Dat Zijn besluit weloverwogen is, blijkt ook uit “het meetlint” dat “uitgespannen” is. Zoiets gebeurt ook zorgvuldig. Zijn hand bewerkte deze “verslinding” en bepaalde als met een meetlint de precisie ervan (vgl. 2Kn 21:13; Js 34:11). Meestal wordt een meetlint gebruikt om opbouwende werkzaamheden te verrichten (Jb 38:5; Zc 1:16), maar hier wordt het gebruikt om een verwoestend werk te verrichten.

De verwoesting betreft hier vooral de vestingwerken, muren en voorwallen, die hier weer worden voorgesteld als levende personen die treuren over wat hun is overkomen. Alle bescherming die rust en zekerheid moest bieden, is ingestort met als gevolg dat ze met elkaar rouw bedrijven.

De poorten en grendels zijn vernield (Kl 2:9). Als Nehemia hoort van de neergehaalde muren en de vernielde poorten en grendels, brengt hem dat tot verootmoediging, gebed en handelen (Nehemia 1-3). Zij die de stad moesten beschermen en besturen, “haar koning en haar vorsten” – mogelijk worden hier Jojachin en zijn staf bedoeld –, zijn weggevoerd en bevinden zich onder de heidenvolken.

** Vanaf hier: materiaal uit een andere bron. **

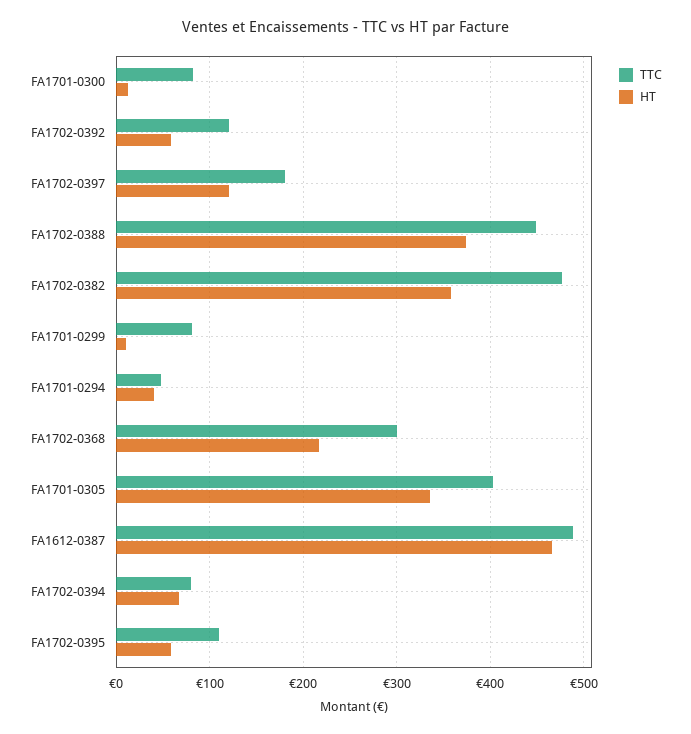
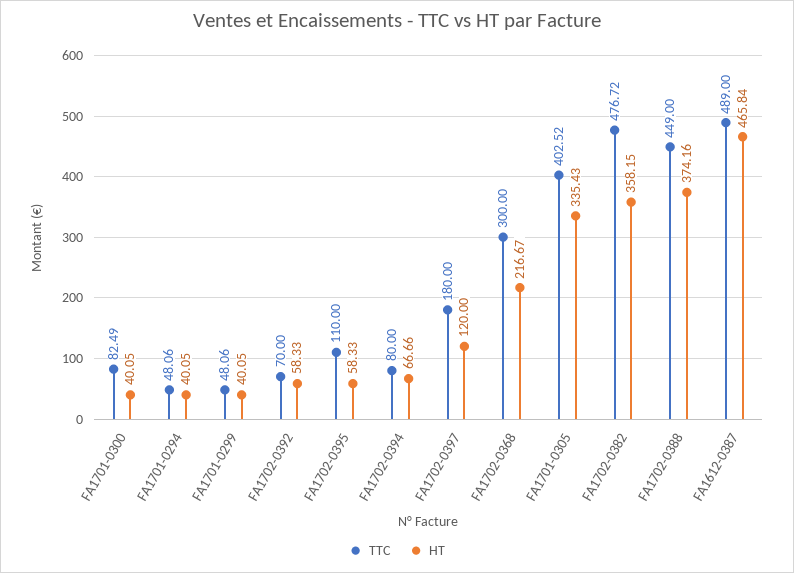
  {
    "TTC": {
      "FA1701-0300": 82.49,
-     "FA1702-0392": 120,
+     "FA1702-0392": 70,
      "FA1702-0397": 180,
      "FA1702-0388": 449,
      "FA1702-0382": 476.72,
-     "FA1701-0299": 80,
+     "FA1701-0299": 48.06,
      "FA1701-0294": 48.06,
      "FA1702-0368": 300,
      "FA1701-0305": 402.52,
      "FA1612-0387": 489,
      "FA1702-0394": 80,
      "FA1702-0395": 110
    },
    "HT": {
-     "FA1701-0300": 10,
+     "FA1701-0300": 40.05,
      "FA1702-0392": 58.33,
      "FA1702-0397": 120,
      "FA1702-0388": 374.16,
      "FA1702-0382": 358.15,
-     "FA1701-0299": 10,
+     "FA1701-0299": 40.05,
      "FA1701-0294": 40.05,
      "FA1702-0368": 216.67,
      "FA1701-0305": 335.43,
      "FA1612-0387": 465.84,
      "FA1702-0394": 66.66,
      "FA1702-0395": 58.33
    }
  }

Niemand spreekt meer over de wet. De wet heeft afgedaan en de valse profeten zijn uitgepraat. Naar de wil van God werd niet gevraagd. Er werd niet aan de priesters gevraagd om de wet uit te leggen; evenmin werden de profeten benaderd om te horen wat de HEERE hun had laten zien. Het had ook allemaal geen zin, want God zweeg. Alles wat namens God aan het volk leiding gaf, is verdwenen. Hij heeft het vanwege hun ontrouw van hen weg moeten nemen (vgl. 1Sm 28:6). Er was geen boodschap van troost en ondersteuning voor hen.